Making multicore CPUs work in embedded communications designs

November 9th, 2009

3As network traffic gets more voluminous, diverse, and unpredictable, the solutions that used to work well are being overtaxed. A new heterogeneous multicore architecture comes to the rescue.

Traffic volume in both enterprise and carrier networks continues to rise exponentially, scaling from 10 Gbps to 40 Gbps and likely to rise to 100 Gbps in the near future. This rapid growth has been fueled by a combination of more network users, more devices and end points (like PCs, servers, mobile phones, IP phones, and IP set-top boxes), more applications carried by the converged network (such as VoIP, IPTV, P2P, Web 2.0, and network attached storage), and greater bandwidth demands by those applications.

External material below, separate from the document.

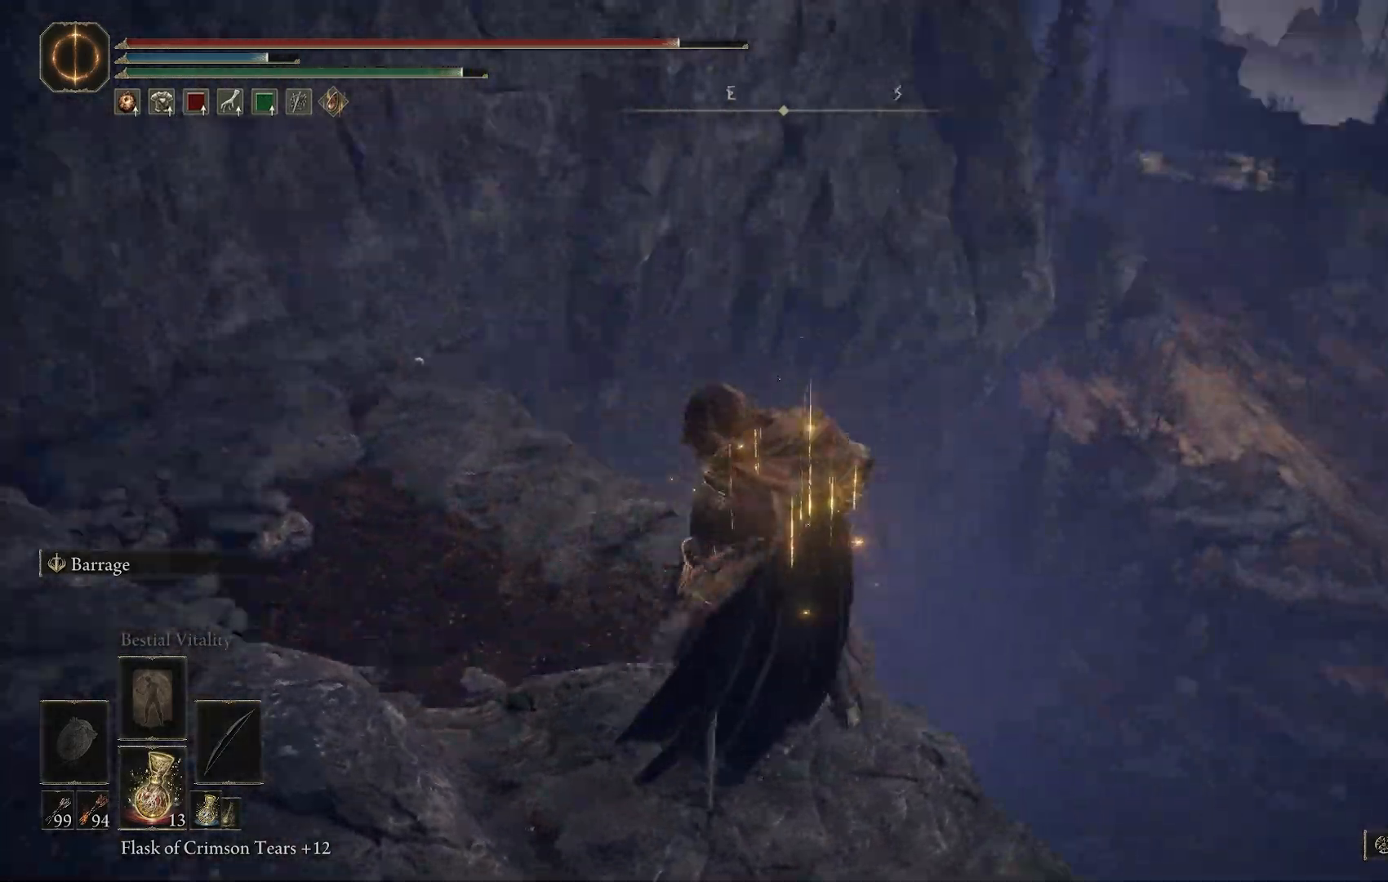
{"buttons": [], "left_stick": "right", "right_stick": "right", "events": [[317, "left_stick", "right"]]}
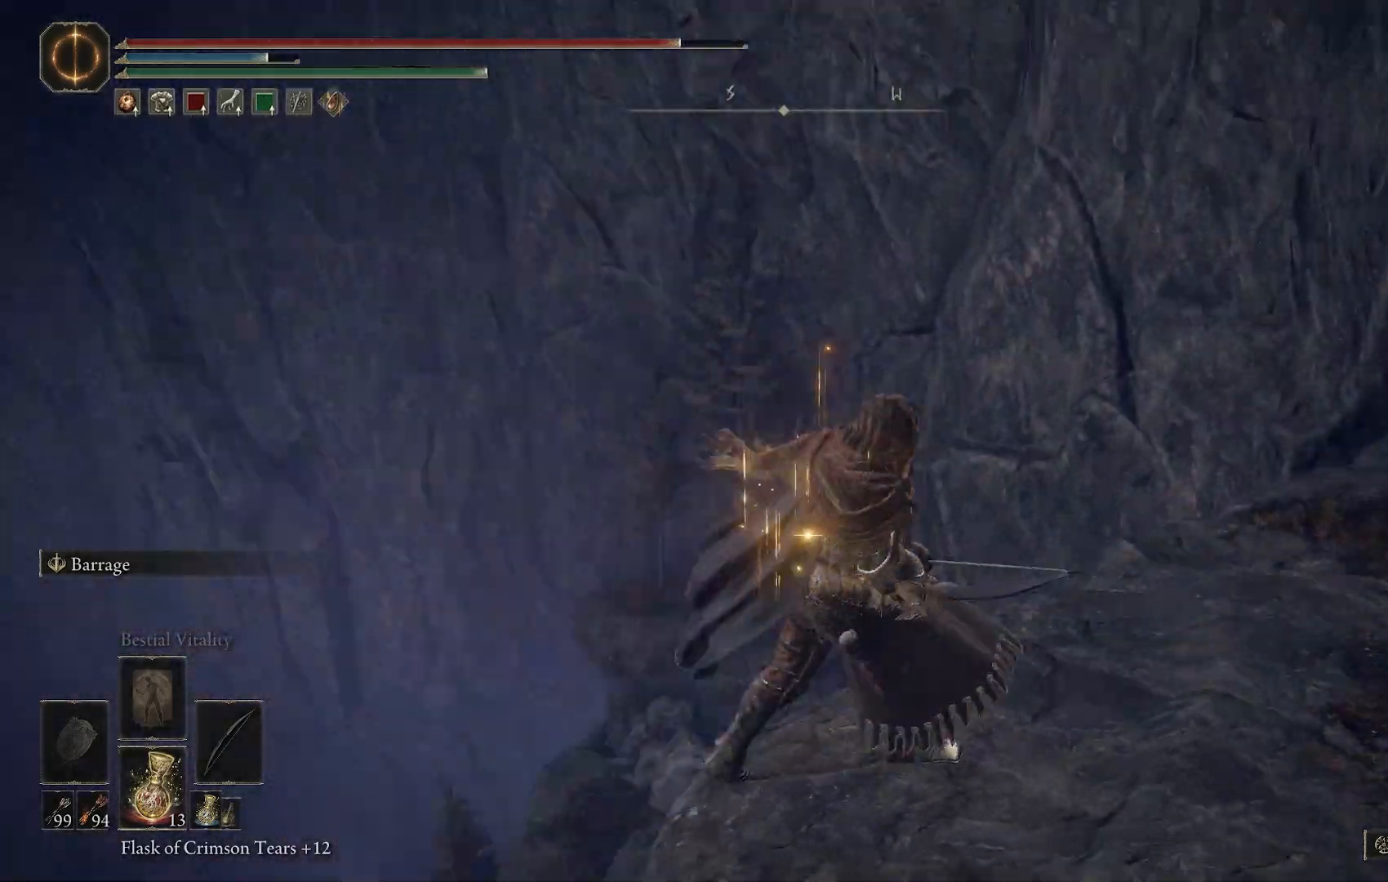
{"buttons": [], "left_stick": "center", "right_stick": "up-right", "events": [[283, "left_stick", "center"], [367, "DPAD_RIGHT", "down"], [367, "right_stick", "center"], [433, "DPAD_RIGHT", "up"], [450, "right_stick", "right"], [500, "right_stick", "up-right"]]}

Communications equipment manufacturers must build products that support application- and service-specific requirements. This involves meeting today’s performance needs with integrated security capabilities, content awareness, and the flexibility and programmability to handle the long list of applications ranging from the evolutionary to the yet unknown.

Designing intelligent data plane applications

Enterprise and carrier networks contain numerous devices that provide a myriad of network and security functions including Deep Packet Inspection (DPI), test and measurement, service assurance, intrusion prevention, data loss prevention, firewall, load balancing, and many others. Regardless of the specific function these devices perform, they often share several common characteristics.

First and foremost, these networking devices forward traffic through the network based on much more than basic L2-L3 information. Their primary purpose is running a data plane application that utilizes information across L2-L7 to either make intelligent, content-based forwarding decisions or analyze and assess flow quality. These devices are essentially hosts for applications that are fully involved in packet forwarding. These applications are computationally intense and have generally been written to x86 architectures. Because these applications are deployed in-line, they must not have a negative impact on network throughput or induce latency.

To address the many places within enterprise and carrier networks where data plane applications reside, manufacturers offer a scalable range of products optimized for price, performance, interface types and density, and reliability (see Figure 1). These products range from fixed-configuration devices on the low end to configurable appliances in the mid range and modular chassis on the high end. A common engineering goal is to regularly increase total performance across the product line. Custom application development per hardware device can be avoided by implementing a single design across the entire product line.

Figure1
Figure 1: Products for intelligent data plane applications range from fixed-configuration devices to modular chassis.
(click graphic to zoom by 1.8x)

Engineering challenges: Performance and intelligence

Designers of high-performance, intelligent data plane applications who are considering using multicore CPUs will face numerous product requirements that introduce significant engineering challenges, including:

·    High data rates: Applications must be able to operate at 10 Gbps today and are rapidly moving to 40 Gbps and beyond.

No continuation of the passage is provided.